Genetic mutations are changes in the DNA sequence that can cause errors in cell function, and in the worst case, their accumulation leads to serious diseases such as cancer. To avoid this, cells have mechanisms that are continuously detecting and repairing these changes, but which sometimes fail, resulting in the accumulation of mutations and the emergence of tumours.

The team of López-Bigas has shown that mutations accumulate at higher rate in regions of the DNA to which the socalled transcription factors, proteins that regulate the activity of different genes, are bound. The results of the study indicate that the binding of these proteins to the DNA hinders access to the DNA’s repair machinery, which ultimately causes the accumulation of genetic mutations in these areas. Specifically, the analysis of the genomes of 38 melanomas sequenced by The Cancer Genome Atlas Consortium shows that the mutation rate in these regions is approximately five times higher than in neighboring regions of the genome.

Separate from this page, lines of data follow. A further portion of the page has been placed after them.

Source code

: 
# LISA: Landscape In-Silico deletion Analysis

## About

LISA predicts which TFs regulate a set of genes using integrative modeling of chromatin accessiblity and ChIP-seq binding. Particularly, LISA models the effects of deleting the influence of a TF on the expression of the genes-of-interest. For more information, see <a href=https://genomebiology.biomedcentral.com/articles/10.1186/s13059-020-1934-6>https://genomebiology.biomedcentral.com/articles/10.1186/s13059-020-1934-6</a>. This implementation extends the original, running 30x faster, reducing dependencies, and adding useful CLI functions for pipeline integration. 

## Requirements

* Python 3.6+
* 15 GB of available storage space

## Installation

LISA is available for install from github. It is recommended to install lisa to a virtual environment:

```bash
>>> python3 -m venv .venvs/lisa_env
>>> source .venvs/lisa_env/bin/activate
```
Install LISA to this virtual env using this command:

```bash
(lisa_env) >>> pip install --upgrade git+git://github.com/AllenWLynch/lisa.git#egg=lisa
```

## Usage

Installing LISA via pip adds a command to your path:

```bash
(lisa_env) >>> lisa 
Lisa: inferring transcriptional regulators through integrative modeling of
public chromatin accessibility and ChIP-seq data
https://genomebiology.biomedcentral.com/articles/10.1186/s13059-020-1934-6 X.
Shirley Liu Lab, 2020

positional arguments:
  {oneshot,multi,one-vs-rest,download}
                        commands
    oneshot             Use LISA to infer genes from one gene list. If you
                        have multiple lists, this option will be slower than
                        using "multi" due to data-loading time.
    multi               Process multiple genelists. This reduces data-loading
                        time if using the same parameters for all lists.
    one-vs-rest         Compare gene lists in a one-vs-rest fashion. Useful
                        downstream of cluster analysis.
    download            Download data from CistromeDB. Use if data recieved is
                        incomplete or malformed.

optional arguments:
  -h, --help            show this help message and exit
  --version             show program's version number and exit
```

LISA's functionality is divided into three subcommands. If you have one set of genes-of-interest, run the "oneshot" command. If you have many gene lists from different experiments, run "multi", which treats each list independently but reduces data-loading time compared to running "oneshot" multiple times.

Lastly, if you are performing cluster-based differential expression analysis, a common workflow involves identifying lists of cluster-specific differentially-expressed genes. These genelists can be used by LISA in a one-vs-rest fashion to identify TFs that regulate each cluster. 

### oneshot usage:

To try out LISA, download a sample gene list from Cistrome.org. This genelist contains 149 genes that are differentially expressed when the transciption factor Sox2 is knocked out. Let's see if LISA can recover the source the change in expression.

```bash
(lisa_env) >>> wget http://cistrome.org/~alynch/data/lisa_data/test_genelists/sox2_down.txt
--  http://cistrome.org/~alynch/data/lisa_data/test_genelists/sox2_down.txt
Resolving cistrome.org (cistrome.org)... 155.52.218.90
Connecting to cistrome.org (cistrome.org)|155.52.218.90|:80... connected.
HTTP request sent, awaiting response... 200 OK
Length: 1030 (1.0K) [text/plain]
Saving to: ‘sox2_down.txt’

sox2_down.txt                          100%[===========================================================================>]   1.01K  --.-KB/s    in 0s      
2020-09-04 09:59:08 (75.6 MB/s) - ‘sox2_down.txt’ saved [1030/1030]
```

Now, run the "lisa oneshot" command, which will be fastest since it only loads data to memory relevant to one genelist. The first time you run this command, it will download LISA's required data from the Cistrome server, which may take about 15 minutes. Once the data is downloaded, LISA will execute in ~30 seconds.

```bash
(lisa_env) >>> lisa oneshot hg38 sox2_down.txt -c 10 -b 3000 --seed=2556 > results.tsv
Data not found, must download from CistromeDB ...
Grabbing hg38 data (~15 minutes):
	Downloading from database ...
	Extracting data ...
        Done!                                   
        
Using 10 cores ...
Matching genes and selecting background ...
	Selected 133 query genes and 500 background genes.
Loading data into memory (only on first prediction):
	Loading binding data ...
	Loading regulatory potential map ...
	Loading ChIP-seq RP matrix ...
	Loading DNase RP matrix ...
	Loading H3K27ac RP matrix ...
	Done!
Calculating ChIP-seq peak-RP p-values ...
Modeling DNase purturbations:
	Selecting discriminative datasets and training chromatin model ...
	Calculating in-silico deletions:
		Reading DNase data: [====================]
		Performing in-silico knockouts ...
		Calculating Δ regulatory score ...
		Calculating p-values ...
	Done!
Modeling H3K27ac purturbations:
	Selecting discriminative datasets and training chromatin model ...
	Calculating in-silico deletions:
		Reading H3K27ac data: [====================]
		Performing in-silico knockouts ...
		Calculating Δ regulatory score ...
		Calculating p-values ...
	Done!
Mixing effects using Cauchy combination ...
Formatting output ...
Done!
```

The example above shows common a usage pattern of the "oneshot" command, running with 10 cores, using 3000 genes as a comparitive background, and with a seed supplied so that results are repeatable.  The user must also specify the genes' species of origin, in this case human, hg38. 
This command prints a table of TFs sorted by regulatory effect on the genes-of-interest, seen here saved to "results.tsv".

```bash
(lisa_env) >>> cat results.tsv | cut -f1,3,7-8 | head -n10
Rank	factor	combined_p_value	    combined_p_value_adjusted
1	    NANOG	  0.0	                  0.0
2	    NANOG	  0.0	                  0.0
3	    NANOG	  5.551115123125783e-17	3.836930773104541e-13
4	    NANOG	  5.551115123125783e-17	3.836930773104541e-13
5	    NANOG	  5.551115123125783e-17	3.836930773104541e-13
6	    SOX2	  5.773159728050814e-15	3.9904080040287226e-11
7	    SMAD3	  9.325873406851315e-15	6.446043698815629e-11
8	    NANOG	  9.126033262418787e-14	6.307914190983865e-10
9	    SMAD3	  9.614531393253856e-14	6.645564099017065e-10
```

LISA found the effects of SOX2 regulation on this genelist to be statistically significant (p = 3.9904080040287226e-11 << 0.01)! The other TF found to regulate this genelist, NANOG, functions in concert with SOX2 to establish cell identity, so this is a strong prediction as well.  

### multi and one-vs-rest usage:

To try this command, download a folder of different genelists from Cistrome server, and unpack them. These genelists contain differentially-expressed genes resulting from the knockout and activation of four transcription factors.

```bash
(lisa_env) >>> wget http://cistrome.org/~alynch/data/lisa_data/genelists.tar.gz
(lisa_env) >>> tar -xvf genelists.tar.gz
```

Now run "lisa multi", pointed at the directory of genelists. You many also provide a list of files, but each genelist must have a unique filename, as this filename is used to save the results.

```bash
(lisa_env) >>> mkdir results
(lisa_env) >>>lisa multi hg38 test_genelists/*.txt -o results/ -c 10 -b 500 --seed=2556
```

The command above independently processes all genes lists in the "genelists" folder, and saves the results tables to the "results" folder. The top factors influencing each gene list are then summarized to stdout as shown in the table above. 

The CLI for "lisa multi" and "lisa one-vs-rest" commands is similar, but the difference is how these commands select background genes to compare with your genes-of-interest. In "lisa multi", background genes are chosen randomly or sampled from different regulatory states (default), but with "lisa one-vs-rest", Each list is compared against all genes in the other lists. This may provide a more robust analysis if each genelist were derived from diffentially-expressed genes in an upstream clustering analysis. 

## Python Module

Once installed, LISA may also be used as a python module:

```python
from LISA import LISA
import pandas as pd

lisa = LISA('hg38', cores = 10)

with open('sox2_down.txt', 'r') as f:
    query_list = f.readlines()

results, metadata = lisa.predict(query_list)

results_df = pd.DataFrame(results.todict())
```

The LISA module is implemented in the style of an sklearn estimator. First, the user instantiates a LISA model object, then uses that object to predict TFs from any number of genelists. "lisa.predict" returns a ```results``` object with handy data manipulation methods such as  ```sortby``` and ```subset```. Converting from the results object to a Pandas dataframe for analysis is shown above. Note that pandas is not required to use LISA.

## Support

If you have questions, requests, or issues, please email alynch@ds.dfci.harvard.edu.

Melanoma, one of the most aggressive types of skin cancer, has its origin on many occasions in DNA damage that ultraviolet (UV) rays cause in skin cells. This damage is repaired by a specific cellular mechanism called Nucleotide Excision Repair. The same mechanism is responsible for the repair of the damage caused by tobacco smoke and that lead to some types of lung cancer. For this reason, the researchers decided to test whether this phenomenon could also be observed in these other types of tumours. The results were reproduced, observing that the areas where transcription factors were bound in lung cells also had a much higher mutation rate than their neighboring regions of the genome.

The researchers also observed the mutation rate in melanomas show a periodicity, with higher mutation rate corresponding to nucleosome embeded DNA and lower in linker regions between nucleosomes.

These findings have important implications for our understanding of mutational and DNA repair processes and for the identification of non-coding driver mutations

Reference

Sabarinathan R, Mularoni L, Deu-Pons J, Gonzalez-Perez A & López-Bigas N 2016, ‘Nucleotide excision repair is impaired by binding of transcription factors to DNA’, Nature, 532, 264-267.